Сны про не вспомнить - страница 44
Ночь за окнами продолжалась. Слишком тиха, чтобы стать фоном. Слишком недвижима, чтобы забыть о времени. Но внутри комнаты время перестало существовать. Было только это состояние: после. Не как след. Как смысл.
Вениамин понял, что не ищет последствий. Не боится будущего. И даже не жалеет. Он просто дышит рядом с телом, в котором отозвались все его слепые зоны. И впервые за много лет это дыхание совпадает с чужим – по ритму, по глубине, по тишине.
Утро началось без слов. Простыня ещё хранила тепло, но комната уже изменилась. В воздухе не было следов прошедшей ночи, и всё, что было между ними, словно перешло в другой агрегат – не менее плотный, но более хрупкий.
Софья проснулась первой. Не торопясь встала, надела его рубашку, висевшую на спинке кресла. Сделала это не ради кокетства, а по естественной необходимости – ничего другого ближе не оказалось, да и тепла хотелось больше, чем символов. Волосы были слегка растрёпаны, но девушка не поправляла их, не придавая этому значения. На кухне стояла тишина, нарушаемая лишь негромким шумом закипающей воды. Лёгкий пар от чайника отражался в стекле, а она сосредоточенно заваривала чай – спокойно, точно, будто каждое её движение было продолжением прошедшей ночи.
Вениамин спустился позже. На нём был серый домашний свитер, который он не носил лет пять. Остановившись в дверях, он наблюдал, как она разливает чай по кружкам. Не кружевной фарфор, не сервиз – обычная керамика из давно забытого комплекта.
Софья обернулась и едва заметно улыбнулась – не привычно, не формально, а как человек, впервые ощутивший себя в новом пространстве своим, а не гостем. В её взгляде, сдержанном и прямом, читалось больше тепла, чем в любых словах. Надёжный взгляд, подобный мосту через ручей, по которому можно идти спокойно и не спеша.

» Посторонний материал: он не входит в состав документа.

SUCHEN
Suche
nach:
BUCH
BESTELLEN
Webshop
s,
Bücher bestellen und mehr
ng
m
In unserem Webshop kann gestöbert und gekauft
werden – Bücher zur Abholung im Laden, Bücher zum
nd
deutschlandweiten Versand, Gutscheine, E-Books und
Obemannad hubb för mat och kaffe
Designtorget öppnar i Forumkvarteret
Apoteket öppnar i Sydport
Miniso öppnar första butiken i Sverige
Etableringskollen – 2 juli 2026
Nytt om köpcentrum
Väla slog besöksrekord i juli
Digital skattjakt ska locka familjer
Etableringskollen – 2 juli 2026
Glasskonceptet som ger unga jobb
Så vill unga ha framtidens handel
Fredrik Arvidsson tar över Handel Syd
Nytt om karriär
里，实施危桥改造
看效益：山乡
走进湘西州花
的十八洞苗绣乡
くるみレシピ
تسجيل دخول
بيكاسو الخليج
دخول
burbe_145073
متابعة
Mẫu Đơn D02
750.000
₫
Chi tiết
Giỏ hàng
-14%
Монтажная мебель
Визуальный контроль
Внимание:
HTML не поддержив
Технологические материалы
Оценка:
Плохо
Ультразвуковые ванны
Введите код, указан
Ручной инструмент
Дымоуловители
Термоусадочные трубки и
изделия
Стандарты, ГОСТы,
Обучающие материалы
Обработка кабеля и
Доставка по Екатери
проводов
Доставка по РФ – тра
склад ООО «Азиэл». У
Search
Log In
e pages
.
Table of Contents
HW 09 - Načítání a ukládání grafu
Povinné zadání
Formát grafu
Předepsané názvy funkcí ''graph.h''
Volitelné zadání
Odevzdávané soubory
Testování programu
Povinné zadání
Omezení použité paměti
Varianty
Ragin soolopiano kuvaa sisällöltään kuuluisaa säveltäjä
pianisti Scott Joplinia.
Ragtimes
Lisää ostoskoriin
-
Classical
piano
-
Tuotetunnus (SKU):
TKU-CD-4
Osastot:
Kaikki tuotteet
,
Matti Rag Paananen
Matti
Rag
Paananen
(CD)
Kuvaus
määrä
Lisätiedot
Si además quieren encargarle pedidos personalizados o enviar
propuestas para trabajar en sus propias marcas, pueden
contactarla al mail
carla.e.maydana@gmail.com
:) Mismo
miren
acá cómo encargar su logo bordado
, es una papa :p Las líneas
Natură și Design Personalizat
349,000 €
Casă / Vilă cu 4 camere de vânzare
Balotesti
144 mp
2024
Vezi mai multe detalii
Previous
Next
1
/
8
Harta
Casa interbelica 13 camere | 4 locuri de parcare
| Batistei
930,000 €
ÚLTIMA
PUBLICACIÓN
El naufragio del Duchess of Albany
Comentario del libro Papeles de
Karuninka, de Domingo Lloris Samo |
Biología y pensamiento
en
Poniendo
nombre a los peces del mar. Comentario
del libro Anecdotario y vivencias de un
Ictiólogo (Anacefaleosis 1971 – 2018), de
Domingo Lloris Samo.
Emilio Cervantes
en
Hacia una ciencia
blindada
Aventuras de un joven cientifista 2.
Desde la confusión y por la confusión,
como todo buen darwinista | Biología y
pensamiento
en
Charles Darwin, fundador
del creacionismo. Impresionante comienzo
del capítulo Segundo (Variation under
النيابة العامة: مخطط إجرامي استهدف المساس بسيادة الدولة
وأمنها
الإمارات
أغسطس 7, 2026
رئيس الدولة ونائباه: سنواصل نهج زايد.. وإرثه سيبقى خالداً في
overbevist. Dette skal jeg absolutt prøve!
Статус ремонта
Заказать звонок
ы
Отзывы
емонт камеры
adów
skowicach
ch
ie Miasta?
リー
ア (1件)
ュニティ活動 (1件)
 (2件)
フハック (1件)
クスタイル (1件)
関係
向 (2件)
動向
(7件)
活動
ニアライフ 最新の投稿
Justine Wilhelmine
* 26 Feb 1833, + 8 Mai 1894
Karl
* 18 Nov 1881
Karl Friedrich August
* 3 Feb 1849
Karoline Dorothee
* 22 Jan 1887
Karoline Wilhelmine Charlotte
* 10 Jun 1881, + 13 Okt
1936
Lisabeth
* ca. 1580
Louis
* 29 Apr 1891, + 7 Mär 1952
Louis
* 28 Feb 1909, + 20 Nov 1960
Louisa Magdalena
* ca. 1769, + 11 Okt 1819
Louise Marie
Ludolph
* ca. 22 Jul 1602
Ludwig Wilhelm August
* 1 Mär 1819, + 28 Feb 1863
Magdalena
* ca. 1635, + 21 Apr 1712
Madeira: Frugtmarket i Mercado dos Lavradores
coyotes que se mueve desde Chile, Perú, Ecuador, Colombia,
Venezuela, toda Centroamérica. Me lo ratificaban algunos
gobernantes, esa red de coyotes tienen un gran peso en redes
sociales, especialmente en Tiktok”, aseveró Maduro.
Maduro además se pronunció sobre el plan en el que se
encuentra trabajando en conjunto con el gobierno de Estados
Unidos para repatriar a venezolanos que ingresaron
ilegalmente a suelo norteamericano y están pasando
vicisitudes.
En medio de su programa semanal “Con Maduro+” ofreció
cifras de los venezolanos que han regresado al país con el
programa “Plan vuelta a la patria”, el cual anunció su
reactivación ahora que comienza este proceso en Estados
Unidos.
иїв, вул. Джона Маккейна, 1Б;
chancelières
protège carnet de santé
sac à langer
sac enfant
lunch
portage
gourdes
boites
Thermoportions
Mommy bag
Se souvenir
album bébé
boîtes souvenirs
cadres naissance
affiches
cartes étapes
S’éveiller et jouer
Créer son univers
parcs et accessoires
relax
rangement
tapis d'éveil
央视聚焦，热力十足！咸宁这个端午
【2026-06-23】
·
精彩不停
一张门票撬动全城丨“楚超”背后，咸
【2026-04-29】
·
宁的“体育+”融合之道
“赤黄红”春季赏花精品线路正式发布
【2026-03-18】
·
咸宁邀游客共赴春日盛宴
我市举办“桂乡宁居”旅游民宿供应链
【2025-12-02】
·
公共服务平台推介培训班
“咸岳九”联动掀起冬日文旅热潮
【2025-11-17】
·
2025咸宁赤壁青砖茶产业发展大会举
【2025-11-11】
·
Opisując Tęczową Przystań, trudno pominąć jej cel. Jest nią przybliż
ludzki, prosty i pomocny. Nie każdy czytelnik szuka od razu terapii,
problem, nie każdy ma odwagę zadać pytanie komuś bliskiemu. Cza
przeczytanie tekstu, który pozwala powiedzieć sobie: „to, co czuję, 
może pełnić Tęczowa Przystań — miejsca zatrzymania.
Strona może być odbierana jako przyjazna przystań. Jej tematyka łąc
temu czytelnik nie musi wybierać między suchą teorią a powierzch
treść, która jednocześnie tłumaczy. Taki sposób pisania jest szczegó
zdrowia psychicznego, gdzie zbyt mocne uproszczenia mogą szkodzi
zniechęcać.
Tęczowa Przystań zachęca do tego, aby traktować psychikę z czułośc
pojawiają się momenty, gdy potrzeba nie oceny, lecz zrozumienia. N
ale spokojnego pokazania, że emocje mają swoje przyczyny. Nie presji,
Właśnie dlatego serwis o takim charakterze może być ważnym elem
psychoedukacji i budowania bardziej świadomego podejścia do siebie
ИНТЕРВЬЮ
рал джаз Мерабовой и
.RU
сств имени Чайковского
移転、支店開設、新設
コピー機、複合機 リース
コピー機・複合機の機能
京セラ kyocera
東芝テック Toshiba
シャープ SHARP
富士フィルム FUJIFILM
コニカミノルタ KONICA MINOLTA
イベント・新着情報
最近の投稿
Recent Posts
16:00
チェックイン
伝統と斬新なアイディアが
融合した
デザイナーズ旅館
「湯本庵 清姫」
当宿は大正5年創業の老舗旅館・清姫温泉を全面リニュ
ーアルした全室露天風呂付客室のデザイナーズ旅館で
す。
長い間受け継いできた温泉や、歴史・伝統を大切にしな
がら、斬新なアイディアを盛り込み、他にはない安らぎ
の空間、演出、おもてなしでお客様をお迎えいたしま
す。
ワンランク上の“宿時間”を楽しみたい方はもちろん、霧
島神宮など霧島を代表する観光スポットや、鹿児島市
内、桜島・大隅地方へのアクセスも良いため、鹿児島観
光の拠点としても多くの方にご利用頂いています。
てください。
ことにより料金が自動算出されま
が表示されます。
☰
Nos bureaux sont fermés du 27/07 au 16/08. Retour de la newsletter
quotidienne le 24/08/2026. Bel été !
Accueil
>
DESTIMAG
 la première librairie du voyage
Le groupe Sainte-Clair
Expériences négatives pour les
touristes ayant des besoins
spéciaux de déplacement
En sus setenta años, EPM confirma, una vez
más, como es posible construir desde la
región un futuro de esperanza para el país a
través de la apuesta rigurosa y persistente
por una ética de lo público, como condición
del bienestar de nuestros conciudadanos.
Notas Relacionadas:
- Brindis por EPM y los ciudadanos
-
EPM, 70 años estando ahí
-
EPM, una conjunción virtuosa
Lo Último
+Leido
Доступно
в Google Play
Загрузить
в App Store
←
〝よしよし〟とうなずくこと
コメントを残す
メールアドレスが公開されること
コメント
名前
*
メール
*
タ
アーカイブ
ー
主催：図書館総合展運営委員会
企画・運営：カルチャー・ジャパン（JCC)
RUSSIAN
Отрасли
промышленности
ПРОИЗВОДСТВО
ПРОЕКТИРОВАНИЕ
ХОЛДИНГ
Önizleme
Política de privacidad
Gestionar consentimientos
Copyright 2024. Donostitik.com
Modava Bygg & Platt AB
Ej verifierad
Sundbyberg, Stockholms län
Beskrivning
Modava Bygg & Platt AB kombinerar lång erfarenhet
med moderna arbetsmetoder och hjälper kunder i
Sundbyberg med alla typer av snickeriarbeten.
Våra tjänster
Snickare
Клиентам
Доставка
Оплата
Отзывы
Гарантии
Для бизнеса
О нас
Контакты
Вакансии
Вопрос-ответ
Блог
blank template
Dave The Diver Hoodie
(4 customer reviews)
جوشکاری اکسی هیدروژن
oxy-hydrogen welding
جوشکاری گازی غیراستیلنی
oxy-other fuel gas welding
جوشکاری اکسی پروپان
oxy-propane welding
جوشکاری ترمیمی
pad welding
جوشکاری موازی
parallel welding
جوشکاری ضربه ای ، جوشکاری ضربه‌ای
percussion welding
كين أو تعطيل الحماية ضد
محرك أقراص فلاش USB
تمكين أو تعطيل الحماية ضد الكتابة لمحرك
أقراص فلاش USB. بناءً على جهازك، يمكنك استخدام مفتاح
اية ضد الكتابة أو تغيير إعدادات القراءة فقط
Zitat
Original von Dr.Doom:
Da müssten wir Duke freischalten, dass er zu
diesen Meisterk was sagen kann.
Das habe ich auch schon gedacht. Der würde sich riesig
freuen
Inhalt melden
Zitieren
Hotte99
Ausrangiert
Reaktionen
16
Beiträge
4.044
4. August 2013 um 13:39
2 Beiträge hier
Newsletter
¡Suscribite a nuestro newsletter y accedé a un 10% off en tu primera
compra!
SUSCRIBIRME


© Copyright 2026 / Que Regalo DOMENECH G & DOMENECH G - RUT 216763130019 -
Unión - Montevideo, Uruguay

Профессор медленно подошёл ближе, словно всё ещё примеряясь к новой границе между ними. Сел напротив так, как садился бесчисленное количество раз, но теперь с совершенно новым ощущением внутри. Он поставил локти на стол чуть ближе, чем обычно, словно пытаясь сократить не дистанцию, а осторожность. Обстановка оставалась прежней, но в ней появилось нечто, не обозначаемое словами. Почти всё было привычно, но именно это «почти» меняло всё.
Тишина между ними уже не была пустотой. Она стала договорённостью, возникшей ночью и не завершённой, а лишь перенесённой в иное измерение – паузой, в которой существовало «теперь».
– Мы не будем никому говорить, – произнёс Вениамин, не отводя взгляда.
Голос звучал спокойно, без нажима, но в этих словах явно ощущался вектор. Не просьба, не рекомендация – решение, в котором было больше заботы, чем власти.
– Ни Павел, ни… – Вениамин сам оборвал себя, хотя имя сразу же всплыло в сознании.
Николай – отец Софьи. Ближайший друг, человек, с которым прожито столько лет, что их молчание звучало громче слов.
– Они не поймут, – добавил он. – Даже если захотят понять. А если узнают другие, будет ещё хуже: пресса, заголовки, домыслы. Ты слишком уязвима, я слишком известен. Это разрушит то, что мы только начали беречь.
Софья спокойно кивнула, не пытаясь спорить или выразить согласие излишними словами. На её лице не появилось ни протеста, ни сомнений – только ясное и взрослое понимание, которое не требовало пояснений. Чистое и чёткое, как идеально проведённая линия чертежа.
Она поставила чашку в раковину и включила воду. Шум, срывающийся из крана, оказался слишком громким. Или просто в новой тишине всё звучало иначе.